▶ Your task: Lay out the lines of the entries below as a Markdown table with the columns Row and Text, starting at the line that contains "هوآوی را خریداری" and ending at the line that contains "یکی از مهم‌ترین". Number each row, and leave out any blank lines.

▶ Information:
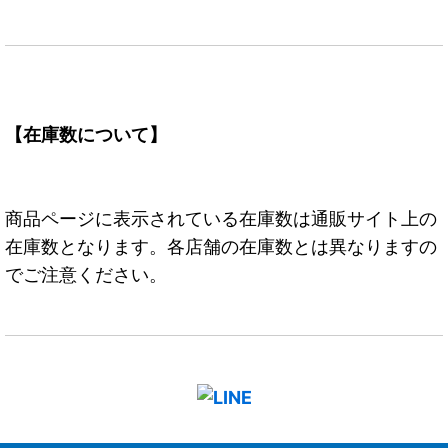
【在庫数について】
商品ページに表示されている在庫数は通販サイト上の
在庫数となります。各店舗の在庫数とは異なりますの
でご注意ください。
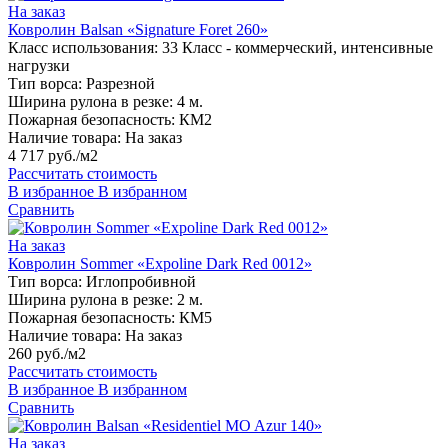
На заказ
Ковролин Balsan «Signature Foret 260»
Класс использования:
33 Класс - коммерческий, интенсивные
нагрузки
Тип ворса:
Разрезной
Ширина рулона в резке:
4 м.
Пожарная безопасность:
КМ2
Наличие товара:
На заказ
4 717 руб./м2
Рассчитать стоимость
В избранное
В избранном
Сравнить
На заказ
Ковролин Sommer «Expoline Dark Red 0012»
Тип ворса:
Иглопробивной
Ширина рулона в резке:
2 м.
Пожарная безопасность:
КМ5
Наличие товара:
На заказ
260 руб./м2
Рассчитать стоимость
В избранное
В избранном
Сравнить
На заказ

* * *

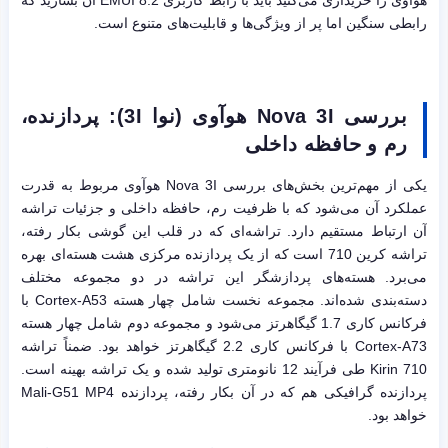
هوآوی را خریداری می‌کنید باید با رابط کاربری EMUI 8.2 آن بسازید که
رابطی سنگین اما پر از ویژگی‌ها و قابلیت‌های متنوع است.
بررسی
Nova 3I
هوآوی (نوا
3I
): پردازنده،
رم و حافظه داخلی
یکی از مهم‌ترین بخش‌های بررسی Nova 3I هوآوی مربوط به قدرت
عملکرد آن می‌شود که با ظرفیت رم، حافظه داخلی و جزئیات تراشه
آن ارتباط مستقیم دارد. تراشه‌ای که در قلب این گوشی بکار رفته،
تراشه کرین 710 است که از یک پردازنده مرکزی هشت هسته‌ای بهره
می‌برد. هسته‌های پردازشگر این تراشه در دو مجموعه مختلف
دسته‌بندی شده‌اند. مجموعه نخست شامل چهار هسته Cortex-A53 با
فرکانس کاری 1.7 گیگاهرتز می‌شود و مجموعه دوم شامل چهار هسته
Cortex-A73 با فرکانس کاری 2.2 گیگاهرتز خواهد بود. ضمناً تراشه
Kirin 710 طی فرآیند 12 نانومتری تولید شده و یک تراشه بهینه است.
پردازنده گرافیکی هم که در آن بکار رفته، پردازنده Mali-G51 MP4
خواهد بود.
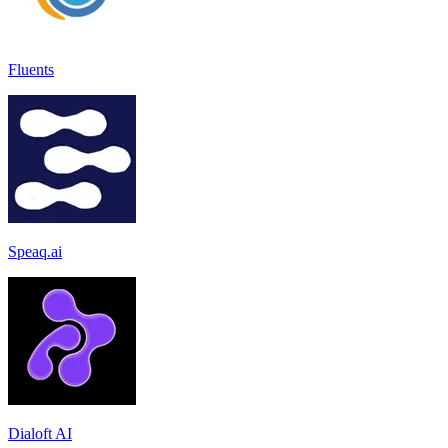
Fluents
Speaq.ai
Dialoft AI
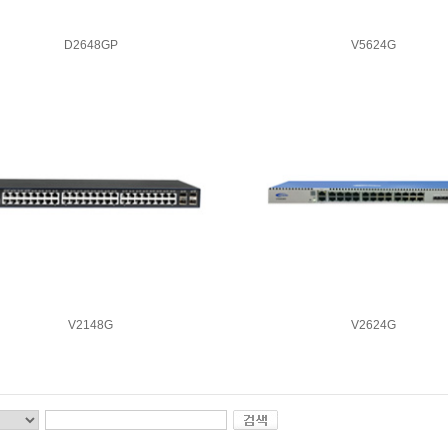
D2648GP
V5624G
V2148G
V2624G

▶ Written response:
| Row | Text |
|---|---|
| 1 | هوآوی را خریداری می‌کنید باید با رابط کاربری EMUI 8.2 آن بسازید که |
| 2 | رابطی سنگین اما پر از ویژگی‌ها و قابلیت‌های متنوع است. |
| 3 | بررسی |
| 4 | Nova 3I |
| 5 | هوآوی (نوا |
| 6 | 3I |
| 7 | ): پردازنده، |
| 8 | رم و حافظه داخلی |
| 9 | یکی از مهم‌ترین بخش‌های بررسی Nova 3I هوآوی مربوط به قدرت |